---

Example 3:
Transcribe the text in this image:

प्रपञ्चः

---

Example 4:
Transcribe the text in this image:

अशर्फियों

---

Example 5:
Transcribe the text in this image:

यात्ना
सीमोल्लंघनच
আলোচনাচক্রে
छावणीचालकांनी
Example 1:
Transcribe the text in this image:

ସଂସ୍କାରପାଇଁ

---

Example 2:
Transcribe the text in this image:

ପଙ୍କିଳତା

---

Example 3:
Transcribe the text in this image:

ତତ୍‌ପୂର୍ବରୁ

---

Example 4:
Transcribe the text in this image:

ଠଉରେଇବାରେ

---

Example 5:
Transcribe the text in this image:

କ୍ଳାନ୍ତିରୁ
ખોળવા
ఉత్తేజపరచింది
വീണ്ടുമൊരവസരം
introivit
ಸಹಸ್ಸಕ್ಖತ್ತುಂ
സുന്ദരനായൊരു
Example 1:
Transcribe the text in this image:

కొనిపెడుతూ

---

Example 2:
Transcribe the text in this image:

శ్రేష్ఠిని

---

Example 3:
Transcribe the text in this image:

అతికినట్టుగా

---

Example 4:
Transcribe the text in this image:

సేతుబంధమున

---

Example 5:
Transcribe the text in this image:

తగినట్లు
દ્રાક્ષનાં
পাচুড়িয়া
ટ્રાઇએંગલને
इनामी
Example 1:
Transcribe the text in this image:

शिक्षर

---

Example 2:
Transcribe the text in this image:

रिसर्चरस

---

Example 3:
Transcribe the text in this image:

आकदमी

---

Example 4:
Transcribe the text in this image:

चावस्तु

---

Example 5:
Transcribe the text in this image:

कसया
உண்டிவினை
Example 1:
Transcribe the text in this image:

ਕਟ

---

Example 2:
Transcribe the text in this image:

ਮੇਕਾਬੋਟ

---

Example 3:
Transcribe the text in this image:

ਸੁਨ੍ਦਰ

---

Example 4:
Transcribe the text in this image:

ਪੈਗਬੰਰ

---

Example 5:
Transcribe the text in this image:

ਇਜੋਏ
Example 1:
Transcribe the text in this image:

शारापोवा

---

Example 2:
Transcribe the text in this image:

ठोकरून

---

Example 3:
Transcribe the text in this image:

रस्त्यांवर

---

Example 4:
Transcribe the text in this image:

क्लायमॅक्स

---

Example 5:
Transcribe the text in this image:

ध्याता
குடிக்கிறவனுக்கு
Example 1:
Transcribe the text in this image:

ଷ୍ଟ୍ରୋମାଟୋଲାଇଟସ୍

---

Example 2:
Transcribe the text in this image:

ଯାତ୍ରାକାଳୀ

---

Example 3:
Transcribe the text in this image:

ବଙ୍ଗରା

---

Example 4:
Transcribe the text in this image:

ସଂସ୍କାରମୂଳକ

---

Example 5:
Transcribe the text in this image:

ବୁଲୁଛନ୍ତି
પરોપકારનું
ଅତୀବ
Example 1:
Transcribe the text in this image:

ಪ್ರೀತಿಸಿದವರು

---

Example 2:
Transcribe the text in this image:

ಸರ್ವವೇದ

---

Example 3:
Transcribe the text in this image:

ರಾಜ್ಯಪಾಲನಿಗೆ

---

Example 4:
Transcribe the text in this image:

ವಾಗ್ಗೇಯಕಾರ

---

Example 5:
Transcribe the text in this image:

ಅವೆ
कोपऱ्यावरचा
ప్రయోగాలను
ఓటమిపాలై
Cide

§ §

**What the task asks:** Copy every row above character for character, leaving nothing out and changing nothing.

**Full solution:**
---

Example 3:
Transcribe the text in this image:

प्रपञ्चः

---

Example 4:
Transcribe the text in this image:

अशर्फियों

---

Example 5:
Transcribe the text in this image:

यात्ना
सीमोल्लंघनच
আলোচনাচক্রে
छावणीचालकांनी
Example 1:
Transcribe the text in this image:

ସଂସ୍କାରପାଇଁ

---

Example 2:
Transcribe the text in this image:

ପଙ୍କିଳତା

---

Example 3:
Transcribe the text in this image:

ତତ୍‌ପୂର୍ବରୁ

---

Example 4:
Transcribe the text in this image:

ଠଉରେଇବାରେ

---

Example 5:
Transcribe the text in this image:

କ୍ଳାନ୍ତିରୁ
ખોળવા
ఉత్తేజపరచింది
വീണ്ടുമൊരവസരം
introivit
ಸಹಸ್ಸಕ್ಖತ್ತುಂ
സുന്ദരനായൊരു
Example 1:
Transcribe the text in this image:

కొనిపెడుతూ

---

Example 2:
Transcribe the text in this image:

శ్రేష్ఠిని

---

Example 3:
Transcribe the text in this image:

అతికినట్టుగా

---

Example 4:
Transcribe the text in this image:

సేతుబంధమున

---

Example 5:
Transcribe the text in this image:

తగినట్లు
દ્રાક્ષનાં
পাচুড়িয়া
ટ્રાઇએંગલને
इनामी
Example 1:
Transcribe the text in this image:

शिक्षर

---

Example 2:
Transcribe the text in this image:

रिसर्चरस

---

Example 3:
Transcribe the text in this image:

आकदमी

---

Example 4:
Transcribe the text in this image:

चावस्तु

---

Example 5:
Transcribe the text in this image:

कसया
உண்டிவினை
Example 1:
Transcribe the text in this image:

ਕਟ

---

Example 2:
Transcribe the text in this image:

ਮੇਕਾਬੋਟ

---

Example 3:
Transcribe the text in this image:

ਸੁਨ੍ਦਰ

---

Example 4:
Transcribe the text in this image:

ਪੈਗਬੰਰ

---

Example 5:
Transcribe the text in this image:

ਇਜੋਏ
Example 1:
Transcribe the text in this image:

शारापोवा

---

Example 2:
Transcribe the text in this image:

ठोकरून

---

Example 3:
Transcribe the text in this image:

रस्त्यांवर

---

Example 4:
Transcribe the text in this image:

क्लायमॅक्स

---

Example 5:
Transcribe the text in this image:

ध्याता
குடிக்கிறவனுக்கு
Example 1:
Transcribe the text in this image:

ଷ୍ଟ୍ରୋମାଟୋଲାଇଟସ୍

---

Example 2:
Transcribe the text in this image:

ଯାତ୍ରାକାଳୀ

---

Example 3:
Transcribe the text in this image:

ବଙ୍ଗରା

---

Example 4:
Transcribe the text in this image:

ସଂସ୍କାରମୂଳକ

---

Example 5:
Transcribe the text in this image:

ବୁଲୁଛନ୍ତି
પરોપકારનું
ଅତୀବ
Example 1:
Transcribe the text in this image:

ಪ್ರೀತಿಸಿದವರು

---

Example 2:
Transcribe the text in this image:

ಸರ್ವವೇದ

---

Example 3:
Transcribe the text in this image:

ರಾಜ್ಯಪಾಲನಿಗೆ

---

Example 4:
Transcribe the text in this image:

ವಾಗ್ಗೇಯಕಾರ

---

Example 5:
Transcribe the text in this image:

ಅವೆ
कोपऱ्यावरचा
ప్రయోగాలను
ఓటమిపాలై
Cide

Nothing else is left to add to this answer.